The rig and base retopologized head can be downloaded on Blendswap.com here: http://www.blendswap.com/blends/view/81213.  Even though each proportion can change quite a bit from person to person, the rig does provide good guidelines as well as a very good checklist of things to look for when sculpting.  

You can also see my Blenderartists post here: http://blenderartists.org/forum/showthread.php?381652-For-You-Are-Beautifully-and-Wonderfully-Made-All-the-Proportions-of-the-Face

The worflow I used on the project was to first sculpt the head using dyntopo, then retopologized it and applied a Shrinkwrap Modifier to a Multiresolution Modifier to keep all of the detail that was in the dyntopo mesh, then made it look like clay after that; so nothing new there.  To actually make it look like clay, I used the scrape brush with a few settings changed, which I circled in the image below.  So instead of just planing off the surface, it goes in a bit as well in kind of a bowl type shape, which seemed to work pretty well to make it look like hands had sculpted the base mesh.

To get the brush marks in the clay, I started out trying to use a texture with alpha set to blend mode mix, but quickly realized this wouldn't work very well because after a few strokes, the area is at the lowest color it can be, and is therefore just flat, as can be seen in the image below with the cube on the left side.  I also tried changing the blend mode to multiply, but it does the same thing.  In the end, what seemed to work best was to set the blend mode to mix and use a texture with the color ramp option turned on and the left side that would be the alpha part of the image turned to white and the right side changed to a little bit below white with the actual brush color set to 50% grey.  The way that I understand this works is the pure white part of the ramp will be whatever color the brush is set to, in this case 50% grey, and the part that is below white will be darker than the brush color.  So it basically puts the bump map's values back to grey and subtracts at the same time.  So no matter how many times a spot gets brushed over, it will never become flat, which gives the results that can be seen on the cube on the right.  Another thing that helped was to turn on a little bit of jitter just to add some randomness to the strokes.  

 

One other thing I found to work pretty well was to use a cloud texture for the brush, as seen below, and just playing around with the ramp to get different effects.  Although, since you have to have the spacing at 1%, it was pretty slow on a 4k texture.  So I was really only able to use it in areas that started to look like I was using the same brush over and over again or areas of a clay sculpture that someone would use a small brush on.

 

A couple other notes I thought I would include in case they might help someone is that even though this: http://blenderartists.org/forum/showthread.php?374697-Addon-Cycles-Multi-Tile-UDIM-non-destructive-painting&highlight=udim  Multi-Tile UDIM add-on doesn't currently have support for the Blender Render, it still worked to use the idea and set up the materials and each textures' UVmaps manually to be able to paint the bump map with GLSL shading.  So I basically had the resolution of an 8k texture with the speed of painting on a 4k texture.

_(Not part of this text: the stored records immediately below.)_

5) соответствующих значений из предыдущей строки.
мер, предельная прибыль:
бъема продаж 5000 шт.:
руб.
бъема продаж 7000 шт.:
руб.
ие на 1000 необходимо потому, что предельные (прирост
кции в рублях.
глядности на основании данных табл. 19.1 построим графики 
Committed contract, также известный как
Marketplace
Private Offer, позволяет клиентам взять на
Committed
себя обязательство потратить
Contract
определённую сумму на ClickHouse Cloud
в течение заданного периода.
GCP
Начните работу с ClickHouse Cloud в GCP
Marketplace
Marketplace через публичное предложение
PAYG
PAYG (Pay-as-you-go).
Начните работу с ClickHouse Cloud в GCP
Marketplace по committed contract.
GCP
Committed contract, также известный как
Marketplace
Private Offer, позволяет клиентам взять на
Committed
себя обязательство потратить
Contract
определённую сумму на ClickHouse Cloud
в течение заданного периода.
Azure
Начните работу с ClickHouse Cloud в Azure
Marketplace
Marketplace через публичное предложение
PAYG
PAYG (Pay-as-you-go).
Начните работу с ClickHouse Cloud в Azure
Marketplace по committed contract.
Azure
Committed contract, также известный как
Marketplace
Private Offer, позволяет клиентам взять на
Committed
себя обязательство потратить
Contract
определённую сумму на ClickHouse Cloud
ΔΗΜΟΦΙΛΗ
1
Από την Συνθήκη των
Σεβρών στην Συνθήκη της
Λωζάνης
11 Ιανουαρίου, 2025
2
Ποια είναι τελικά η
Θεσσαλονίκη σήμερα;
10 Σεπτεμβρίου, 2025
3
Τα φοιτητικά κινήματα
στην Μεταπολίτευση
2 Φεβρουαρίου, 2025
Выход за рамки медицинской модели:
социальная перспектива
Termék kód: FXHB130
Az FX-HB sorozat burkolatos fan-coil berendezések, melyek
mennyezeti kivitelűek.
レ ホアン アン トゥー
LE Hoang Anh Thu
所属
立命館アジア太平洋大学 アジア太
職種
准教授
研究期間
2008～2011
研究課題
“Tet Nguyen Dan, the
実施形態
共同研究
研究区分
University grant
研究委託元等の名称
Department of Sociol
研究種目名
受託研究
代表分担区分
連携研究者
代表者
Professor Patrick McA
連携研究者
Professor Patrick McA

Also, I've never used the Normal slot on the Layer Weight or Fresnel material nodes, but I had seen somewhere recently where someone tried to use it and thought I might as well try as well.  What I found was using a normal map in it actually does seem to help the fresnel effect a bit because the bumps in the normal map are included more instead of just mainly using the base mesh for the effect.  So I'll probably be using it more in the future.

 

And that's it, hopefully it all makes sense!